Twelve-turn Buttermilk Biscuits
If you're wanting to start baking bread this is a good place to start.
My friends from east Texas tell me the secret to a great
biscuit is cold buttermilk, and only kneading the dough twelve times.
2 C Self-rising flour, sifted
1 TSP Baking powder
1/2 TSP Salt
2 TBL Unsalted butter, very cold
2 TBL Vegetable shortening, very cold
1 C Buttermilk
1. Place pizza stone in grill and light all burners and set
to lowest setting.
2. Before measuring out your flour, stir it up with a
fork. Sift the flour, baking
powder and salt into a bowl. Cut
in the butter and shortening with a pastry cutter until flour mixture resembles
a coarse meal. Add the buttermilk
a little at a time, mixing gently with your finger tips until dough forms a loose ball. Place the dough on
a lightly floured surface and need exactly twelve times.
3. Roll the dough 3/4" thick. Cut the biscuits out with a 2" biscuit cutter, making
sure that you dip the cutter in flour between each cut and that the cutter is
very sharp, or the edges will seal and not rise correctly.

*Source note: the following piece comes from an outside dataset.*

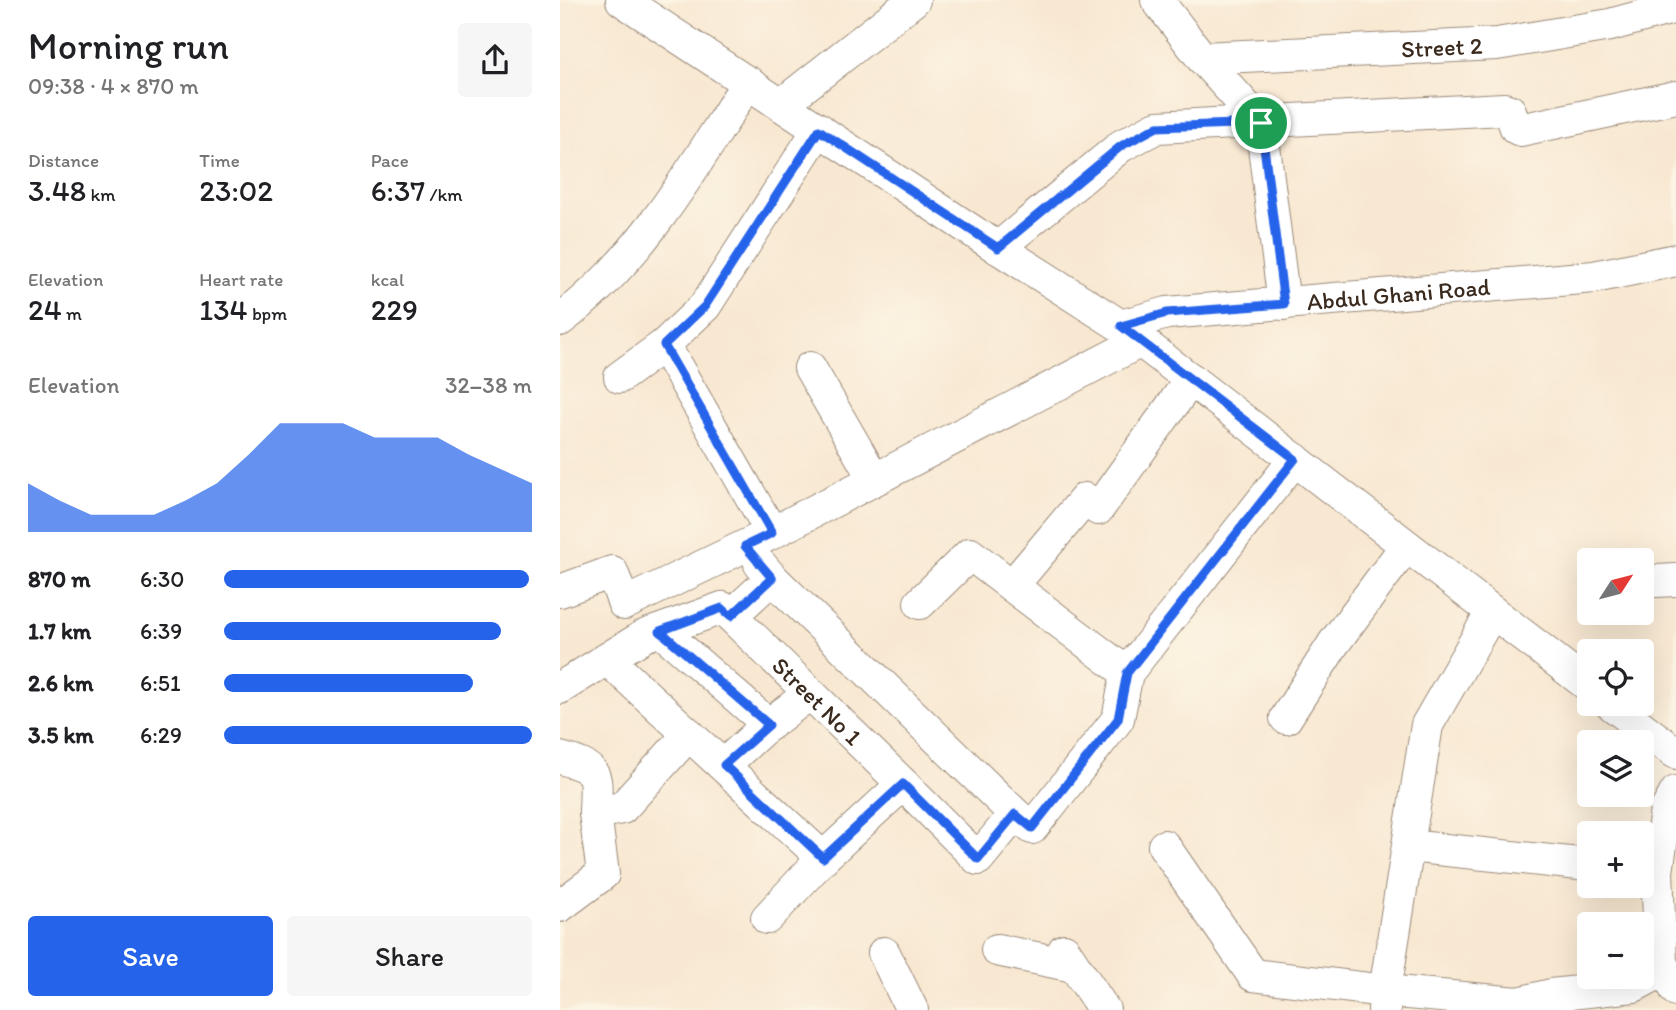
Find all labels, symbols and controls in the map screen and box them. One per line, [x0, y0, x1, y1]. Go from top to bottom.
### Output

4. Check the heat in your grill. Look for a temperature of 400º to 450º, but no more( in the oven is also fine.) If your grill is hotter they will burn
on the bottom and be doughy in the center. Once the temperature is correct,
turn off the burners directly below the pizza stone. Place the biscuits on a non-stick cookie sheet and place the
cookie sheet on the pizza stone.
Close the lid and let the biscuits bake for fourteen to fifteen minutes. Serve immediately.